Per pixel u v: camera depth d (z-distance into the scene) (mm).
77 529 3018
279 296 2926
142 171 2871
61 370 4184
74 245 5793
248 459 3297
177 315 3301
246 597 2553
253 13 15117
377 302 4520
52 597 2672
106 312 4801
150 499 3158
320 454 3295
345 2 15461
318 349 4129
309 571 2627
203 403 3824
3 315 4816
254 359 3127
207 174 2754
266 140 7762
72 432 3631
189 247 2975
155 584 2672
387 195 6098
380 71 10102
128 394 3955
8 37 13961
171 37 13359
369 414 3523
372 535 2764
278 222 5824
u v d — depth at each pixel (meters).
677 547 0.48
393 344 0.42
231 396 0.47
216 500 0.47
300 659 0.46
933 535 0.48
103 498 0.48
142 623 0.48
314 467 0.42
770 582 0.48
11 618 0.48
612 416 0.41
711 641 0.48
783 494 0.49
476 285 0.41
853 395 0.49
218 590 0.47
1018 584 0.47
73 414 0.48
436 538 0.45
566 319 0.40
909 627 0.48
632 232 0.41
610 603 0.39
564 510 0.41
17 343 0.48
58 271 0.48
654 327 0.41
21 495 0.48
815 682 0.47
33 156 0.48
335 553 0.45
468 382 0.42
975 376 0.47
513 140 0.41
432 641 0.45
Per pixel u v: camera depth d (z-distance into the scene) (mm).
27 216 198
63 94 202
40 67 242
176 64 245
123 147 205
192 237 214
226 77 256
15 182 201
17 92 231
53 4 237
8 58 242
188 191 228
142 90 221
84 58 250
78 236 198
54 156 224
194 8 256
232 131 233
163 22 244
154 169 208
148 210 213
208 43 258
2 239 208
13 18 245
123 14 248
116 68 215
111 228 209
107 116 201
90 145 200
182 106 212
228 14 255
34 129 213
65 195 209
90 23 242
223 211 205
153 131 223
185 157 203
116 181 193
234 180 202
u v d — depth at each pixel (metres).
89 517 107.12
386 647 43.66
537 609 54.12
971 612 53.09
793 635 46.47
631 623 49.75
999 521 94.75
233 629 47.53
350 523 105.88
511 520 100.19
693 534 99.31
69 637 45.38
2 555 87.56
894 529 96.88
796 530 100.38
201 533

- PROBLEM TO SOLVE: Using the material above, transcribe exactly the lines from the line with "148 210 213" to the line with "971 612 53.09"; both count, and nothing else goes in.

- YOUR SOLUTION:
148 210 213
208 43 258
2 239 208
13 18 245
123 14 248
116 68 215
111 228 209
107 116 201
90 145 200
182 106 212
228 14 255
34 129 213
65 195 209
90 23 242
223 211 205
153 131 223
185 157 203
116 181 193
234 180 202
u v d — depth at each pixel (metres).
89 517 107.12
386 647 43.66
537 609 54.12
971 612 53.09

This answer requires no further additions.